§ TASK ITEM: Nothing belongs in the answer except the lines of the material that include "held".

§ MATERIAL FOR THIS EXERCISE:

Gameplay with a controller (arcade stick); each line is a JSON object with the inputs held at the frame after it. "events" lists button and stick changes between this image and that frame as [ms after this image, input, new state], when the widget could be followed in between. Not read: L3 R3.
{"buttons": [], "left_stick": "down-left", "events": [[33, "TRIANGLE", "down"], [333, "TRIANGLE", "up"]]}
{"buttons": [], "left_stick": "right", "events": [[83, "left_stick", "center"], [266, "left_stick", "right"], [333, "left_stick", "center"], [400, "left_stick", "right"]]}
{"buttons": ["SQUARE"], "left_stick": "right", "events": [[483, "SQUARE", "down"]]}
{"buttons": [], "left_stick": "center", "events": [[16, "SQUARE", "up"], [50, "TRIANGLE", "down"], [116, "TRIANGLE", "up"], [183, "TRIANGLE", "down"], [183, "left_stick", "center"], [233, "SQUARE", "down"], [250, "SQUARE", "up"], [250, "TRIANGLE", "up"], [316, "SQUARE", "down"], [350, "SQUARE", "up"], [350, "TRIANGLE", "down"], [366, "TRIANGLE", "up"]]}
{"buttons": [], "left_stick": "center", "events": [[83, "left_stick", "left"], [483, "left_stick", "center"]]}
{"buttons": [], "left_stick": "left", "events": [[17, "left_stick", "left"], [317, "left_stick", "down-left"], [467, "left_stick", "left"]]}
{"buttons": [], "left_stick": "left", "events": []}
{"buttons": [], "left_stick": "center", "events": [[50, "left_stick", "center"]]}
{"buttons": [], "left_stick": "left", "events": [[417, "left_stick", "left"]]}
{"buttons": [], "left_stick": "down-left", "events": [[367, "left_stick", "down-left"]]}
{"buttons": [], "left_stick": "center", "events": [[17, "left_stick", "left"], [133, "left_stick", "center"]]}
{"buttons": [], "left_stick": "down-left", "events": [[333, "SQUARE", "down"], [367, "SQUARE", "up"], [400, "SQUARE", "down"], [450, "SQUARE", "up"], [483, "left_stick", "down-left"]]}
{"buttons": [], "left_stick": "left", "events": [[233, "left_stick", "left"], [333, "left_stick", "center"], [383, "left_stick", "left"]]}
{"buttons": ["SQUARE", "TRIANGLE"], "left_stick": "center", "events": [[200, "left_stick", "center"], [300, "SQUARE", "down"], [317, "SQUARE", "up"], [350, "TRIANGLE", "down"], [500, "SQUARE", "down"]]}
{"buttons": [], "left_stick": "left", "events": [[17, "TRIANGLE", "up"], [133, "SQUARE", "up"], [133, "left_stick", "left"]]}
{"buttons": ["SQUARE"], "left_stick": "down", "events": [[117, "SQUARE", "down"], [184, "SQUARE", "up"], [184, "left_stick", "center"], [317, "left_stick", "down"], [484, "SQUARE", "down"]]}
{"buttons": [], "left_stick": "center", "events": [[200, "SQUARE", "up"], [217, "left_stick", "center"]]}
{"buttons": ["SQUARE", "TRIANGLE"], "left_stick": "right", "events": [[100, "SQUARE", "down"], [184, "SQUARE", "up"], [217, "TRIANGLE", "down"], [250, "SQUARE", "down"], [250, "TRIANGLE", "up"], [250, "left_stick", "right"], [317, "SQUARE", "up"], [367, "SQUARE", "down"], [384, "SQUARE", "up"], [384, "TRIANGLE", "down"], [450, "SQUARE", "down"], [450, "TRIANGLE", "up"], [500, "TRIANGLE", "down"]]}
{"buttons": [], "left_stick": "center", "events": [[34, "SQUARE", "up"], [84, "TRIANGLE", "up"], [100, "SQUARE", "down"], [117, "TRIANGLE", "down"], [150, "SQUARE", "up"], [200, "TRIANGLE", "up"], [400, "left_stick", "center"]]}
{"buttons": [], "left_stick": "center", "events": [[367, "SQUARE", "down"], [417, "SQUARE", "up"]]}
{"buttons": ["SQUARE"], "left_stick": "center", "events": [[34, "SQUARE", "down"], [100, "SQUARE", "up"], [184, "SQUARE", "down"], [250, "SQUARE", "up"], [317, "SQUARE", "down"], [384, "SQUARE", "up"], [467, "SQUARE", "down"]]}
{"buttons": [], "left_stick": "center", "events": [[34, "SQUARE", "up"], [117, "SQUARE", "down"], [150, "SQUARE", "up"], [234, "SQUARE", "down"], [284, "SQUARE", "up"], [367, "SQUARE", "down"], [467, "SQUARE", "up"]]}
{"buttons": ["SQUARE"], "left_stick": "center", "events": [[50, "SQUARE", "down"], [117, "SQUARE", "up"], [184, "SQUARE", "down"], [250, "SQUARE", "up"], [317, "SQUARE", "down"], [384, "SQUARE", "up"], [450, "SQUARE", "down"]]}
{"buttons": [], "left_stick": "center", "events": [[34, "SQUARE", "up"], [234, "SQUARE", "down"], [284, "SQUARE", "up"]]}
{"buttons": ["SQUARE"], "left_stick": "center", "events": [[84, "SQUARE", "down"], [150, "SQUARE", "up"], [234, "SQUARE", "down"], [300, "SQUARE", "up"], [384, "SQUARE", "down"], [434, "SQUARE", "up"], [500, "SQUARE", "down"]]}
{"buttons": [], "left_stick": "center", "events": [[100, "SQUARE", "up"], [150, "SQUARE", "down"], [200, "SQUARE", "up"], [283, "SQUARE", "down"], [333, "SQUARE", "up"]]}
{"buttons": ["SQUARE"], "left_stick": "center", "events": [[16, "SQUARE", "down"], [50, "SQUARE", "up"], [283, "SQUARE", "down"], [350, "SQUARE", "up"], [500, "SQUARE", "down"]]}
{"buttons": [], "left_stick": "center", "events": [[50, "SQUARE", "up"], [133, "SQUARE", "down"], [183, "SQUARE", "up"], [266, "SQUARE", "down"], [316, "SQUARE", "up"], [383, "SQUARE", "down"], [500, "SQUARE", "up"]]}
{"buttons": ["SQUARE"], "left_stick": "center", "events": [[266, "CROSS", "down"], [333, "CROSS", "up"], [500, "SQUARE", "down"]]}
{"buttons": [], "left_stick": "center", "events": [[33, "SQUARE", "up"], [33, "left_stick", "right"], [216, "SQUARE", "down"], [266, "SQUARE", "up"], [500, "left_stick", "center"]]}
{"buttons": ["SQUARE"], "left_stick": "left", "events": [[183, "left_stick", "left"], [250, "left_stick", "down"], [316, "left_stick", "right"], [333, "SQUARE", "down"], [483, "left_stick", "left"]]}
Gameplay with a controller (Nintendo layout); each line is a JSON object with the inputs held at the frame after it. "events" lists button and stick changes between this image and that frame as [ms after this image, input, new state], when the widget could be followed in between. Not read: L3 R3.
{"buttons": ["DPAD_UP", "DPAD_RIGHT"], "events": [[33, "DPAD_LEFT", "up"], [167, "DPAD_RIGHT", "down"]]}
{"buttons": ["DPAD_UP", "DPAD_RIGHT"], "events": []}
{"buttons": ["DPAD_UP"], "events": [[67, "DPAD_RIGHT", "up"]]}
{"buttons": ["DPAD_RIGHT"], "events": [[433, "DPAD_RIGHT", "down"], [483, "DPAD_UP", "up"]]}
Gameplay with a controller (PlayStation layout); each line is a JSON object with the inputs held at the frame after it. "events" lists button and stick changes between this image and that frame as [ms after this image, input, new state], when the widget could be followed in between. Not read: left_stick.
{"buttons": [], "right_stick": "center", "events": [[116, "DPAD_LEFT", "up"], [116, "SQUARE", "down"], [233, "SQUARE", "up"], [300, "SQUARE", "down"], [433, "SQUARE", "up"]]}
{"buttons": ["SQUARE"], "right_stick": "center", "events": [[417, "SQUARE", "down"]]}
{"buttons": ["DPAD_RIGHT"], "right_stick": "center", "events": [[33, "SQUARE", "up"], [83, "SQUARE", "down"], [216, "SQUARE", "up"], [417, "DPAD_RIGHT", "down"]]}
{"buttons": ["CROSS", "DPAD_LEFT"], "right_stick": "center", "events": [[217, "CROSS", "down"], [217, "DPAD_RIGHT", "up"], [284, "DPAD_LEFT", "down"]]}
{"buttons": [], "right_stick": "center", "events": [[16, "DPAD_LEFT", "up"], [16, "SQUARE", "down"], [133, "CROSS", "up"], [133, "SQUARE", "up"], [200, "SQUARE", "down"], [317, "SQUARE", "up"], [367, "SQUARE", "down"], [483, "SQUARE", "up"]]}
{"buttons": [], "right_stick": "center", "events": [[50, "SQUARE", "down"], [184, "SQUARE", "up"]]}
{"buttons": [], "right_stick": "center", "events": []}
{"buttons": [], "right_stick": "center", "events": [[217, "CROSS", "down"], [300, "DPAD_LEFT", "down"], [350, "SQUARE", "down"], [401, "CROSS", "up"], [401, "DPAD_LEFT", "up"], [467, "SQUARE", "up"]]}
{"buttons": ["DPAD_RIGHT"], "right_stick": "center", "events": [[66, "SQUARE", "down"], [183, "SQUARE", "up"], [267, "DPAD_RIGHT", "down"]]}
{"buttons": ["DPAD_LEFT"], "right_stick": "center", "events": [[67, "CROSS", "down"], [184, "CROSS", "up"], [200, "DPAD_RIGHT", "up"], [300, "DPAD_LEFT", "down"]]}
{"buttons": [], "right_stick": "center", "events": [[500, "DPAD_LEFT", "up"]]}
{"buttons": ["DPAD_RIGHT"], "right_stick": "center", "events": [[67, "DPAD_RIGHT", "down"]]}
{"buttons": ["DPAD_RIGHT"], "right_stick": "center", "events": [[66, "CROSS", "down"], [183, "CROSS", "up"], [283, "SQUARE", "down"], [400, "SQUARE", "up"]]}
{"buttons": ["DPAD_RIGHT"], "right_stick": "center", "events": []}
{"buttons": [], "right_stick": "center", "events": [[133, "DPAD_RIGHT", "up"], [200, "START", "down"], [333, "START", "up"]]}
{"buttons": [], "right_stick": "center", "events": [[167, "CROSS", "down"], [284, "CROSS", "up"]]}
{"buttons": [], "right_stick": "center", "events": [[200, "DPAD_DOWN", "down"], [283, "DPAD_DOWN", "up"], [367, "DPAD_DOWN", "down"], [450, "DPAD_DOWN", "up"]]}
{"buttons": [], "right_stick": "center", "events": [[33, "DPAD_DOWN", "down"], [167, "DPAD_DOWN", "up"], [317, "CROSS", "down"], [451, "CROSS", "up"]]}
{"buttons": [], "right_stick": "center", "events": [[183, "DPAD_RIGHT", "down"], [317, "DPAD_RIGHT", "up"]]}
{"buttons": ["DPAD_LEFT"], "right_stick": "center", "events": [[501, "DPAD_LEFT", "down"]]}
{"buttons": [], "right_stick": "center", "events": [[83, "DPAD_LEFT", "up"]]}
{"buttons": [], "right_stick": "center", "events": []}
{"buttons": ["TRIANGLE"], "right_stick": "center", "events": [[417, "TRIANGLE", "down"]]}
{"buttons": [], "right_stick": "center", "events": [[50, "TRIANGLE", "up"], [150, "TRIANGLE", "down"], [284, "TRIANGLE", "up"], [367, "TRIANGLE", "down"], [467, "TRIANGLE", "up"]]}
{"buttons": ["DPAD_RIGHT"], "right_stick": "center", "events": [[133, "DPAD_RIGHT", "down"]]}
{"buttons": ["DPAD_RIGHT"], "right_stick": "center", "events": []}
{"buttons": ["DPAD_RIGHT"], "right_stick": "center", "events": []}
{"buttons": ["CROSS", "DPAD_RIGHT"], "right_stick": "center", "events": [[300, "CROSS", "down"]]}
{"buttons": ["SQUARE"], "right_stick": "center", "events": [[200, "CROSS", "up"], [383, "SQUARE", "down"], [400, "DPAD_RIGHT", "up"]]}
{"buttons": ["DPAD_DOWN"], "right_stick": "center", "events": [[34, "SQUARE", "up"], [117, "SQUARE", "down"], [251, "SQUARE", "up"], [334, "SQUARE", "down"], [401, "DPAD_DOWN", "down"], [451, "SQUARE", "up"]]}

§ FINISHED TASK:
Gameplay with a controller (arcade stick); each line is a JSON object with the inputs held at the frame after it. "events" lists button and stick changes between this image and that frame as [ms after this image, input, new state], when the widget could be followed in between. Not read: L3 R3.
Gameplay with a controller (Nintendo layout); each line is a JSON object with the inputs held at the frame after it. "events" lists button and stick changes between this image and that frame as [ms after this image, input, new state], when the widget could be followed in between. Not read: L3 R3.
Gameplay with a controller (PlayStation layout); each line is a JSON object with the inputs held at the frame after it. "events" lists button and stick changes between this image and that frame as [ms after this image, input, new state], when the widget could be followed in between. Not read: left_stick.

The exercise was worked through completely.